--- RECORDS FOR THE EXERCISE ---

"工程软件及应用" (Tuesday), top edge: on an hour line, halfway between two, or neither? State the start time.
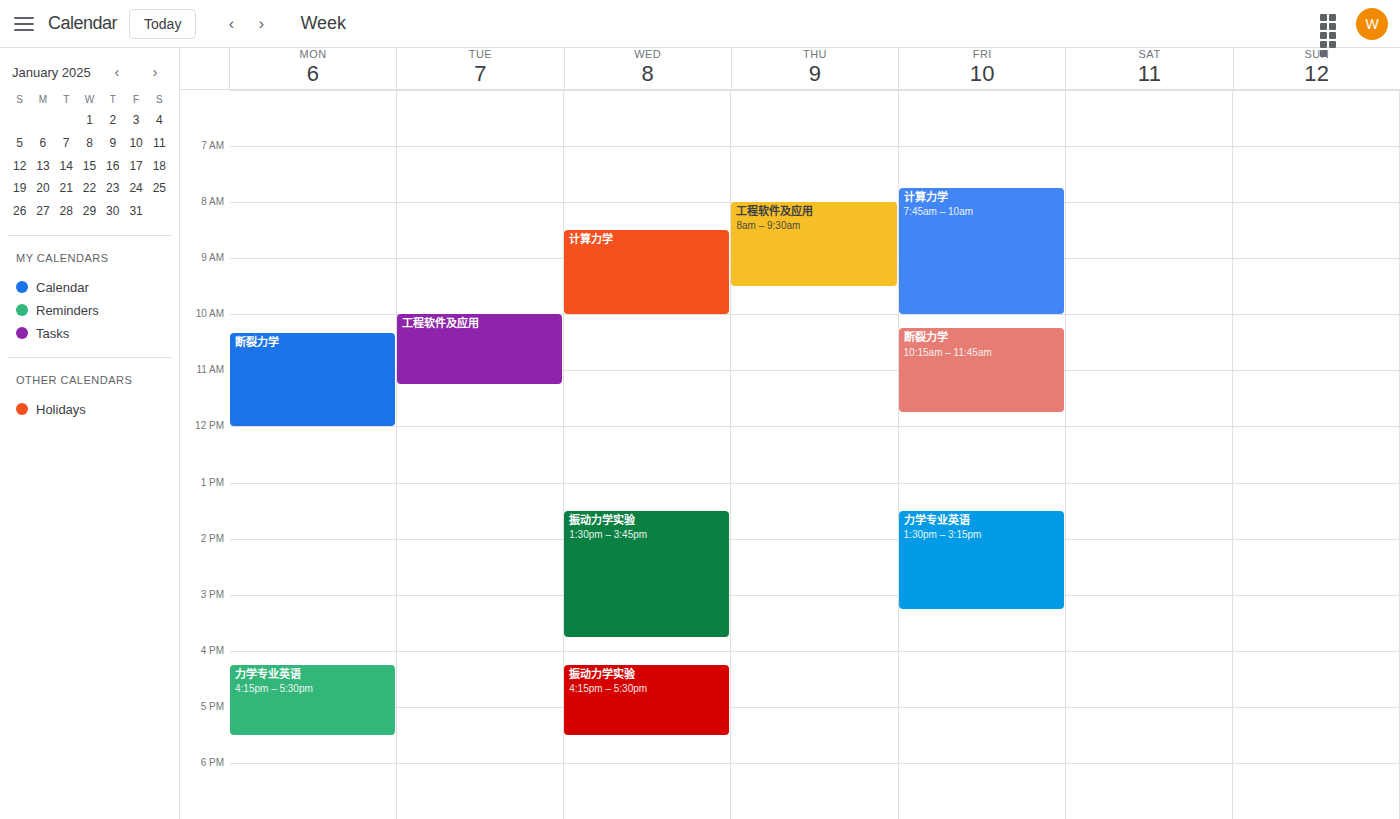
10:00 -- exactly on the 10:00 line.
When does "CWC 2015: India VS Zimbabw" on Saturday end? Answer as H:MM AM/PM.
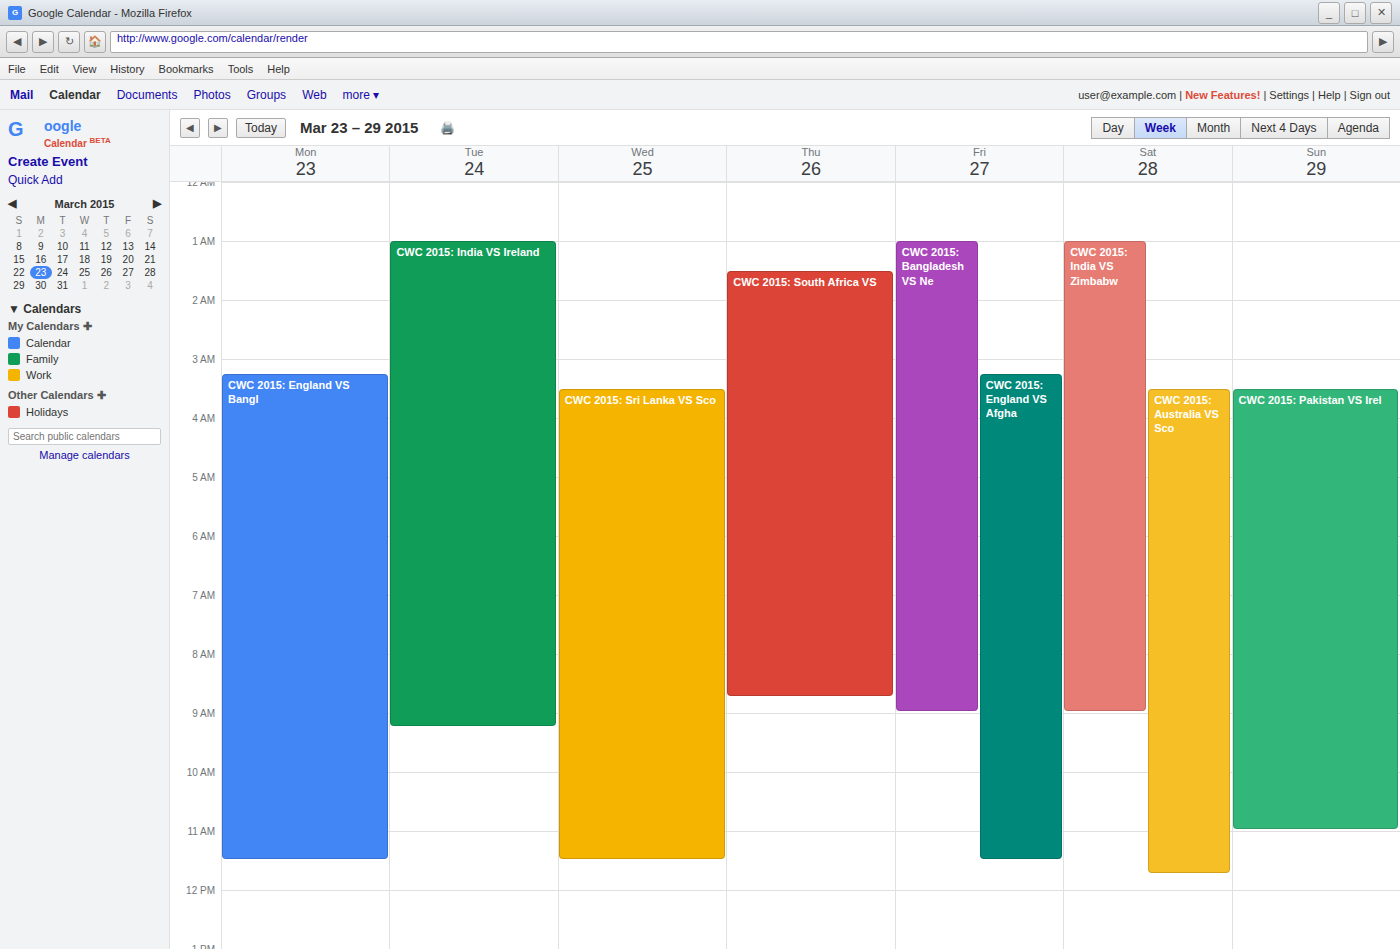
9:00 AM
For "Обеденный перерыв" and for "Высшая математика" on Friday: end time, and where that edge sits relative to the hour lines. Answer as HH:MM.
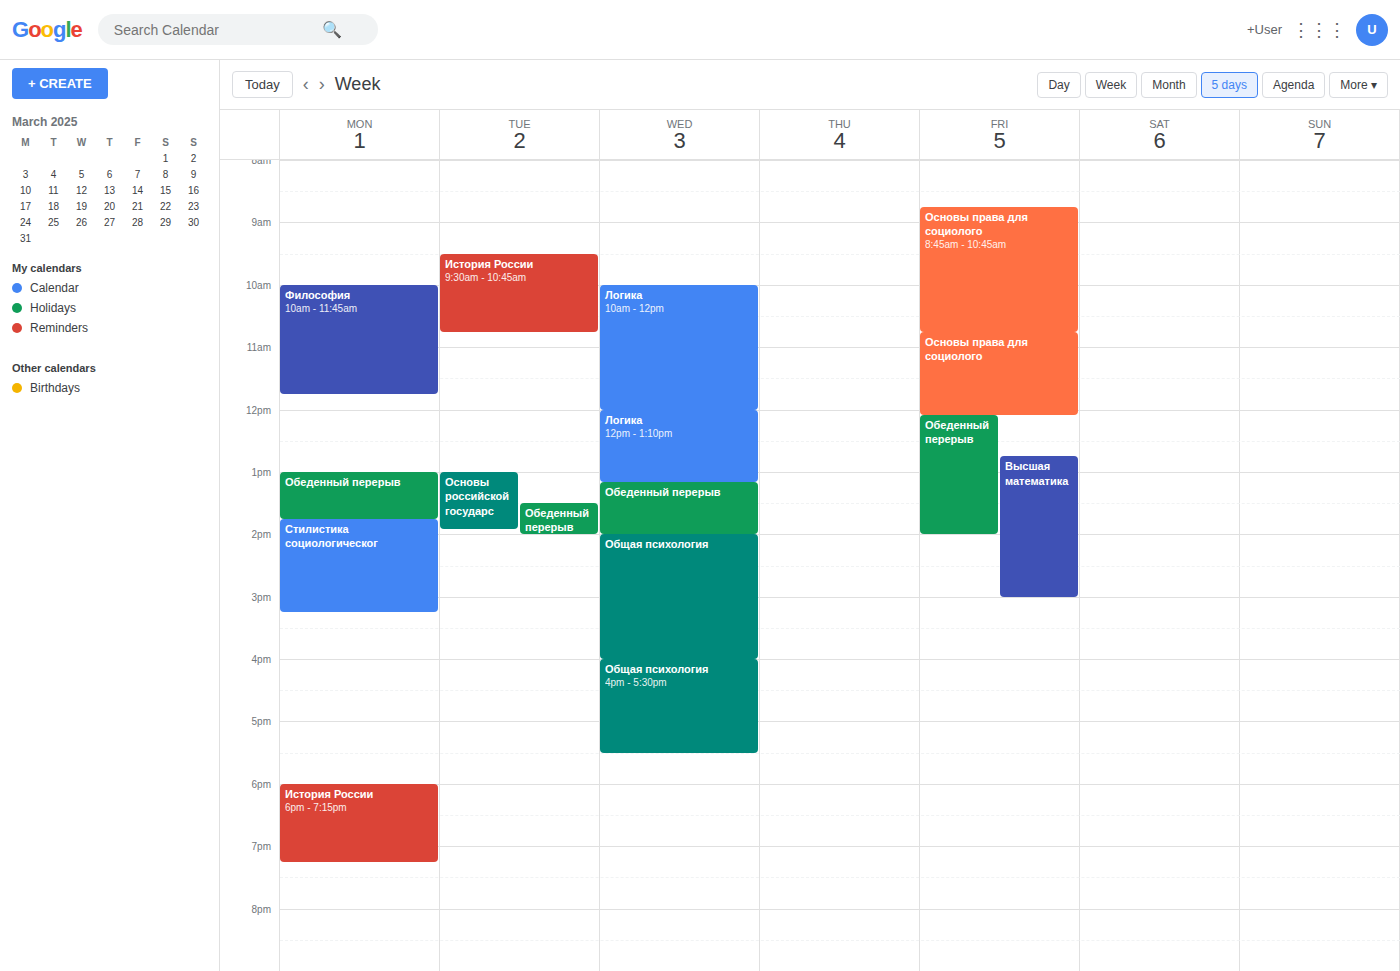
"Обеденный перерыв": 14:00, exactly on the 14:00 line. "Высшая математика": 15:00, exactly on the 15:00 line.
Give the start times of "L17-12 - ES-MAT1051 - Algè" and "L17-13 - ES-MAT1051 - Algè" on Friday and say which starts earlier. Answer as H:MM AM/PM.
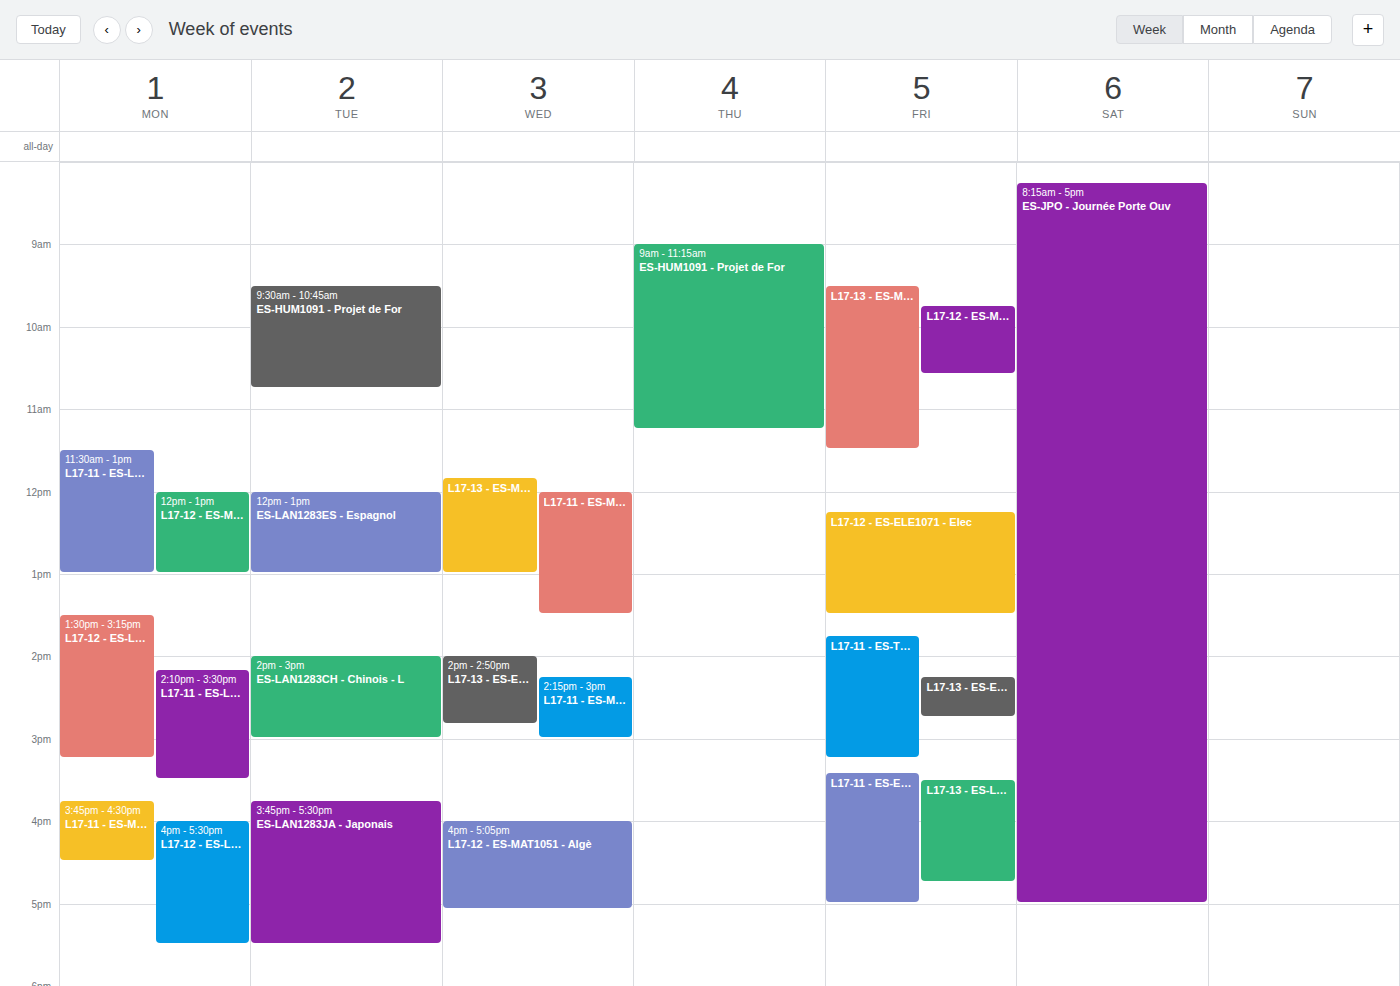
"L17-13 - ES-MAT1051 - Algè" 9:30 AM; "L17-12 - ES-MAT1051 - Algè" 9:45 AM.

---

WHAT THIS TASK INVOLVES:
Reproduce all of the records above word for word, leaving out the pictures.

TASK ANSWER:
"工程软件及应用" (Tuesday), top edge: on an hour line, halfway between two, or neither? State the start time.
10:00 -- exactly on the 10:00 line.
When does "CWC 2015: India VS Zimbabw" on Saturday end? Answer as H:MM AM/PM.
9:00 AM
For "Обеденный перерыв" and for "Высшая математика" on Friday: end time, and where that edge sits relative to the hour lines. Answer as HH:MM.
"Обеденный перерыв": 14:00, exactly on the 14:00 line. "Высшая математика": 15:00, exactly on the 15:00 line.
Give the start times of "L17-12 - ES-MAT1051 - Algè" and "L17-13 - ES-MAT1051 - Algè" on Friday and say which starts earlier. Answer as H:MM AM/PM.
"L17-13 - ES-MAT1051 - Algè" 9:30 AM; "L17-12 - ES-MAT1051 - Algè" 9:45 AM.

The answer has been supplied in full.